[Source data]

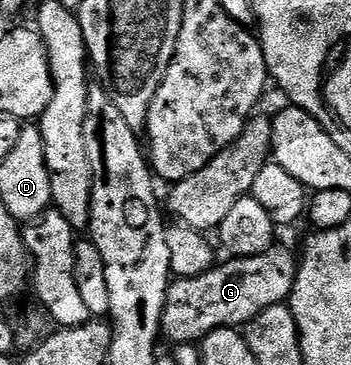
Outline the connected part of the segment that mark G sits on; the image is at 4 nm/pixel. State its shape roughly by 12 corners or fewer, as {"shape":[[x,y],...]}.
{"shape":[[296,251],[228,257],[167,287],[161,334],[199,344],[290,299]]}

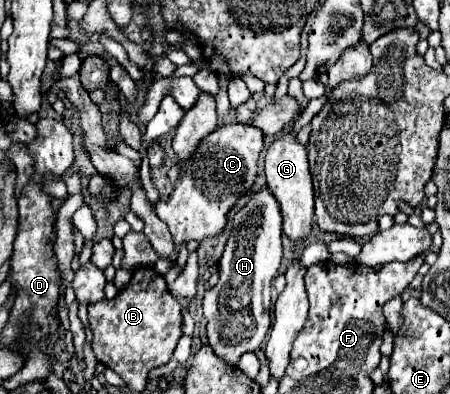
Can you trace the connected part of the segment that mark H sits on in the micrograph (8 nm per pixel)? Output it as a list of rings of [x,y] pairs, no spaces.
[[[266,184],[250,196],[246,202],[246,208],[240,208],[240,212],[234,214],[234,222],[230,228],[230,236],[224,248],[224,254],[218,262],[218,284],[206,292],[204,296],[204,318],[208,320],[206,336],[208,344],[212,346],[214,354],[220,356],[228,364],[238,364],[238,358],[244,352],[258,350],[270,330],[270,292],[272,282],[278,276],[280,260],[282,260],[282,216],[280,216],[280,204],[276,204],[276,198],[272,198],[272,192],[268,192]]]

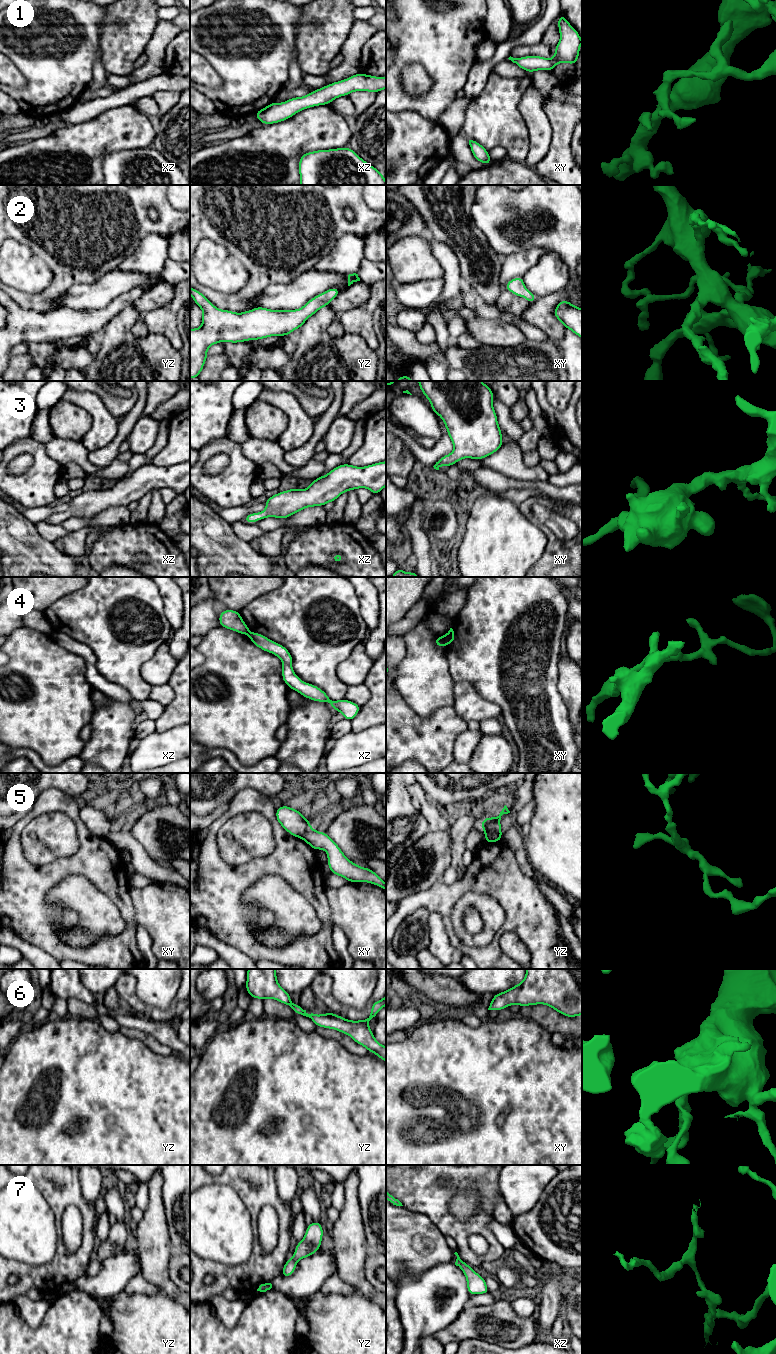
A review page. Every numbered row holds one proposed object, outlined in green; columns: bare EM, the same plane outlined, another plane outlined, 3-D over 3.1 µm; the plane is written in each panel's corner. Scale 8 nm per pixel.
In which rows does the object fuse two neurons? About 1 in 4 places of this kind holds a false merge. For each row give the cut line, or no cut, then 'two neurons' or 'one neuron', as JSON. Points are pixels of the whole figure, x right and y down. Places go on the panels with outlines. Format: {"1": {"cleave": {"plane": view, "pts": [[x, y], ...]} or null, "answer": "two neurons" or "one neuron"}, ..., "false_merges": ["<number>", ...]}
{"1": {"cleave": null, "answer": "one neuron"}, "2": {"cleave": null, "answer": "one neuron"}, "3": {"cleave": null, "answer": "one neuron"}, "4": {"cleave": {"plane": "xy", "pts": [[443, 636], [447, 641]]}, "answer": "two neurons"}, "5": {"cleave": {"plane": "yz", "pts": [[485, 833], [497, 833], [501, 836]]}, "answer": "two neurons"}, "6": {"cleave": null, "answer": "one neuron"}, "7": {"cleave": null, "answer": "one neuron"}, "false_merges": ["4", "5"]}

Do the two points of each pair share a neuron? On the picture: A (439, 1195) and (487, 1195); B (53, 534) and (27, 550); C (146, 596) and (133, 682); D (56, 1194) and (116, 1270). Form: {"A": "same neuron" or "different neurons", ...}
{"A": "same neuron", "B": "different neurons", "C": "same neuron", "D": "different neurons"}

§ What the exercise asks
From the line that contains "Do the two points" down to the final line of the entries, print every line exactly as it is, and only those lines.

§ Response below
Do the two points of each pair share a neuron? On the picture: A (439, 1195) and (487, 1195); B (53, 534) and (27, 550); C (146, 596) and (133, 682); D (56, 1194) and (116, 1270). Form: {"A": "same neuron" or "different neurons", ...}
{"A": "same neuron", "B": "different neurons", "C": "same neuron", "D": "different neurons"}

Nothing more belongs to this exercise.